Blogging Challenges? Ideas for Tough Blogging Times

Written by Mike Brown | Jan 20, 2011 10:50:02 AM

Blogging challenges change over time. Friday night into Saturday morning used to be my blogging marathon time while in the corporate world. Blogging was my fun creative outlet, and I knew there wouldn’t be time during the week to write. What a motivator! Now, knowing a Thursday post can get written Wednesday afternoon, the motivation to stay up until 3 a.m. writing isn’t there, presenting a challenge to Friday night blogging now.

When blogging, every idea has to get past the “Do I care enough about this to write 300 words on it” filter. Sometimes, the filter seems pretty high. That’s when it becomes a challenge to write and you have to adjust the settings.

Sometimes adjusting the filter means throwing out every idea you’re struggling with (because they all seem like crap) and starting over. Other times, it may take hanging on to a crap idea, forcing yourself to write to some level of completion, then stepping back to see what you have.

Some people get around writing challenges completely by stealing content. Just now a pingback appeared on a social media productivity blog post from December. A real estate person in Dallas copied it word-for-word, running it as one of the first 6 posts on her blog. Pathetic. But at least she kept all the links to the post in place. Not all plagiarizers do that.

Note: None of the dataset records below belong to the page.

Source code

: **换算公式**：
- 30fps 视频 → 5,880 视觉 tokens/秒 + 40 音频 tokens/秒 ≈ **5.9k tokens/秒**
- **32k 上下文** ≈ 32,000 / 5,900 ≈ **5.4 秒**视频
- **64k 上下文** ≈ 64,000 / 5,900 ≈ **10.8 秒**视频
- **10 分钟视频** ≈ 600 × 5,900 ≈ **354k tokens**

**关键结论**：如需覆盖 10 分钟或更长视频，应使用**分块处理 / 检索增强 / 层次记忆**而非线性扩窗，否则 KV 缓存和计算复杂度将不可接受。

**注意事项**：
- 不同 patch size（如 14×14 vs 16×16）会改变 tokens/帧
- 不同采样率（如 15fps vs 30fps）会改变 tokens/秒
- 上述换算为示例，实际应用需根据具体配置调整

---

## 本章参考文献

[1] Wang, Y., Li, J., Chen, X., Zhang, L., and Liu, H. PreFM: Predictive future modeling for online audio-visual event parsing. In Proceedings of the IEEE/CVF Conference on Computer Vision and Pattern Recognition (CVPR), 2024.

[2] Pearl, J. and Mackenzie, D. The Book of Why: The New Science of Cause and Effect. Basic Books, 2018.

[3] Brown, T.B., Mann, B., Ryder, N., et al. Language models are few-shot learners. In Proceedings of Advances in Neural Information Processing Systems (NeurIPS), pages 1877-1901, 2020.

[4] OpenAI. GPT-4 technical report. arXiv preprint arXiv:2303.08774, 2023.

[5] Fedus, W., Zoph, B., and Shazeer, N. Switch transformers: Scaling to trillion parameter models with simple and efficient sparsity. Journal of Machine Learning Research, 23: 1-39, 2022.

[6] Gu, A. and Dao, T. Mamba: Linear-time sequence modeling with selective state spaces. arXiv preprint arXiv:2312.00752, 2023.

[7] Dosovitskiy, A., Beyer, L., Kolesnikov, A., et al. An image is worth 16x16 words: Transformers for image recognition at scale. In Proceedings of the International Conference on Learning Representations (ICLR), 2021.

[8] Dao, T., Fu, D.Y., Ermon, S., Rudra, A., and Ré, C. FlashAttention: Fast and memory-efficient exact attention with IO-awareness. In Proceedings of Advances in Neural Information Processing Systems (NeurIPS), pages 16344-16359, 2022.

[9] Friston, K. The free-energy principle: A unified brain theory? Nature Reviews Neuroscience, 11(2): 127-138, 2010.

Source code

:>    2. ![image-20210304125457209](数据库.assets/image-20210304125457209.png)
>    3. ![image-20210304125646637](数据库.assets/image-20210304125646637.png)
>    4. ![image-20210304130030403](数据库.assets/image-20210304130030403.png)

Copying isn't creating though. You have to be willing to push away from the side of the intellectual capital pool & shape your own ideas.

Scared you’ll need a writer’s lifeline though when going into the deep water? One lifeline somebody mentioned recently is that blog posts should only be 80% complete so they’ll generate more comments. Wow, if 80% done is the standard, I might have enough potential posts in my blogging sketchbook right now for the rest of the year!

Another variation on the settling for 80% mantra is writing 140 characters instead of 140 words, then generating enough related tweets to build to 140 words. With a good run, you may get to 280 words.

Need evidence this idea works?

HELLO! How do you think this blog post started life?